La aventura de escribir
“Escribe un artículo; escribe sobre lo que quieras, tienes muchos años de experiencia y seguro que tienes mucho que decir”.
Yo ya había eludido el compromiso alguna vez; ahora, disfrutando de una suculenta reducción de jornada, la cosa era inexcusable. Reconozco que siempre me ha gustado escribir, me acuso de algún relato corto y algún poema y disfruto redactando temas de historia y crítica literaria; relatos y poemas duermen el sueño de los justos en el cajón del escritorio y los temas ya se puede suponer a quiénes han ido destinados.
Sin embargo, reconozco mi inseguridad y resistencia a elaborar otro tipo de textos, justo lo que parecía que se esperaba de mí. “Bueno –pensé- ya se me ocurrirá algo, al fin y al cabo, llevo desde los veinte años (y de eso, hace cuarenta), tocando casi todos los palos de la enseñanza, tengo conocimientos, experiencia, oficio… así que, a ver: temas relacionados… bueno, ya me pondré a ello por la tarde”.
Bien, las cinco… un cafetito siempre ayuda… El caso es que no se me ocurre nada, vamos, que estoy en blanco ¡Vaya bloqueo más tonto! Bueno, sí, se me ocurre; se me ocurren muchos temas, pero los tópicos se enredan como cerezas, unos con otros… Bloqueada, estoy bloqueada… después de toda una vida enseñando a redactar, dando mil estrategias para superar el pánico a la hoja en blanco, me encuentro justamente en esa situación.
Verídico, son las nueve de la noche, llevo desde las cinco de la tarde y he escrito exactamente veinte líneas; bueno, he escrito muchas más, a mano y en el ordenador, pero he roto y he borrado un montón de veces, ya se sabe: la corrección puede convertirse en deformación profesional.
Pocas veces me he encontrado más en confluencia con el alumnado que esta tarde. Cuando alguna vez he pedido una redacción sobre un tema libre, muchos cuentan una situación similar a esta (excluyo a los vagos, por supuesto). Lo que parece el primer problema es la elección del tema, algo que la Retórica tenía muy claro: “ten el tema y las palabras surgirán solas”. Pero, cuando digo que “parece el primer problema”, es porque creo que hay otro anterior: el puro miedo a escribir y, ahí, la proyección de lo escrito (a quién va destinado o a quién puede llegar) agrava el bloqueo.
El miedo a la escritura es el miedo a exponerse, a descubrirse. En toda escritura uno está dando algo de uno mismo, uno exhibe -entre otras cosas- su capacidad para expresarse no solo en la forma, sino en lo más íntimo de su ser. Uno intuye que aquellas palabras materializadas en el tiempo le desnudan ante la mirada del otro y ante sí mismo, y el temor a la crítica y a la opinión propia y ajena puede paralizar.

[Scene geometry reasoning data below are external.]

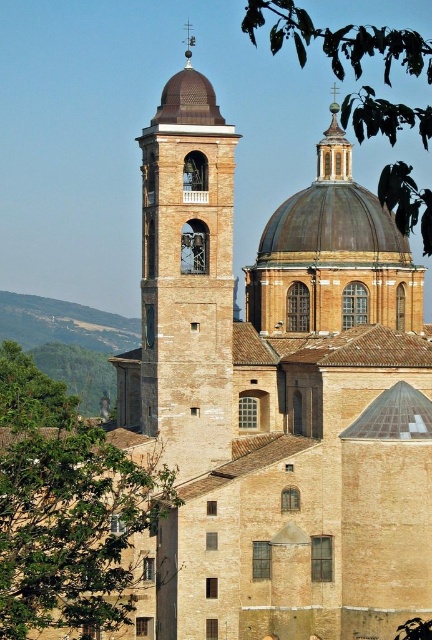
Question: Among these objects, which one is nearest to the camera?

Choices:
 (A) green leafy tree at left
 (B) beige stone bell tower at center

Answer: (A)

Question: Which of these objects is positioned closest to the green leafy tree at left?

Choices:
 (A) green leafy tree at upper center
 (B) beige stone bell tower at center

Answer: (B)

Question: Is the position of green leafy tree at left less distant than that of beige stone bell tower at center?

Choices:
 (A) no
 (B) yes

Answer: (B)

Question: Is green leafy tree at left smaller than beige stone bell tower at center?

Choices:
 (A) no
 (B) yes

Answer: (B)

Question: Does green leafy tree at left appear under beige stone bell tower at center?

Choices:
 (A) no
 (B) yes

Answer: (B)

Question: Which object is closer to the camera taking this photo?

Choices:
 (A) green leafy tree at left
 (B) green leafy tree at upper center

Answer: (B)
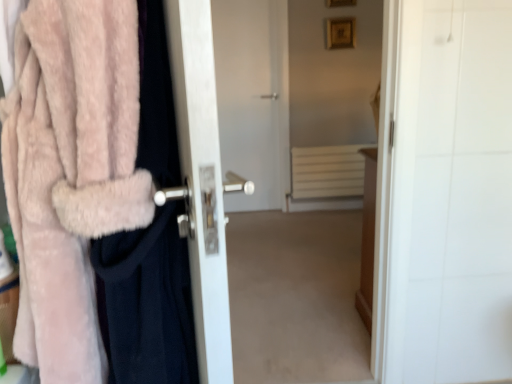
Question: From a real-world perspective, is white matte radiator at center over fuzzy pink coat at left?

Choices:
 (A) no
 (B) yes

Answer: (A)

Question: Is white matte radiator at center not within fuzzy pink coat at left?

Choices:
 (A) yes
 (B) no

Answer: (A)

Question: Could you tell me if white matte radiator at center is turned towards fuzzy pink coat at left?

Choices:
 (A) yes
 (B) no

Answer: (A)

Question: From the image's perspective, would you say white matte radiator at center is shown under fuzzy pink coat at left?

Choices:
 (A) yes
 (B) no

Answer: (B)

Question: Does white matte radiator at center have a greater width compared to fuzzy pink coat at left?

Choices:
 (A) yes
 (B) no

Answer: (B)

Question: Is white matte radiator at center positioned far away from fuzzy pink coat at left?

Choices:
 (A) no
 (B) yes

Answer: (B)

Question: Would you say white matte radiator at center is outside white glossy door handle at left?

Choices:
 (A) yes
 (B) no

Answer: (A)

Question: Is white matte radiator at center oriented away from white glossy door handle at left?

Choices:
 (A) no
 (B) yes

Answer: (A)

Question: Is white matte radiator at center thinner than white glossy door handle at left?

Choices:
 (A) yes
 (B) no

Answer: (A)

Question: Would you say white glossy door handle at left is part of white matte radiator at center's contents?

Choices:
 (A) no
 (B) yes

Answer: (A)

Question: From the image's perspective, would you say white matte radiator at center is shown under white glossy door handle at left?

Choices:
 (A) yes
 (B) no

Answer: (B)

Question: Considering the relative positions of white matte radiator at center and white glossy door handle at left in the image provided, is white matte radiator at center behind white glossy door handle at left?

Choices:
 (A) yes
 (B) no

Answer: (A)

Question: Considering the relative sizes of fuzzy pink coat at left and white matte radiator at center in the image provided, is fuzzy pink coat at left shorter than white matte radiator at center?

Dice Hugh Prather, en Palabras a mí mismo, que “el temor es a menudo una indicación de que huyo de mí” y el espejo de la escritura nos devuelve una imagen que no podemos ignorar; superar el temor a escribir conscientemente desde uno mismo es una aventura, todo un reto para el autoconocimiento y la expresión sincera de nuestra experiencia, un reto que desde la enseñanza debe abordarse con un plus de sensibilidad y respeto.
“La letra con letra entra” decía -¿o escribía?- Salinas, y esto no sólo es aplicable a la lectura: para perder el miedo a escribir hay que escribir y esta tarde tuve que aplicármelo. Recordé el buen resultado que daba con los alumnos y alumnas más recalcitrantes, pedirles que escribieran con la técnica de escritura automática lo primero que se les ocurriera, sabiendo que nadie ajeno a ellos lo leería, a no ser que en algún momento lo quisieran compartir. La segunda fase del proceso era hacer de ese acto de escritura el tema de un segundo texto, es decir, llevarles al “aquí y al ahora” de los hechos, a su propia vivencia de la escritura y daba resultado: escribían. A mí me lo ha dado hoy.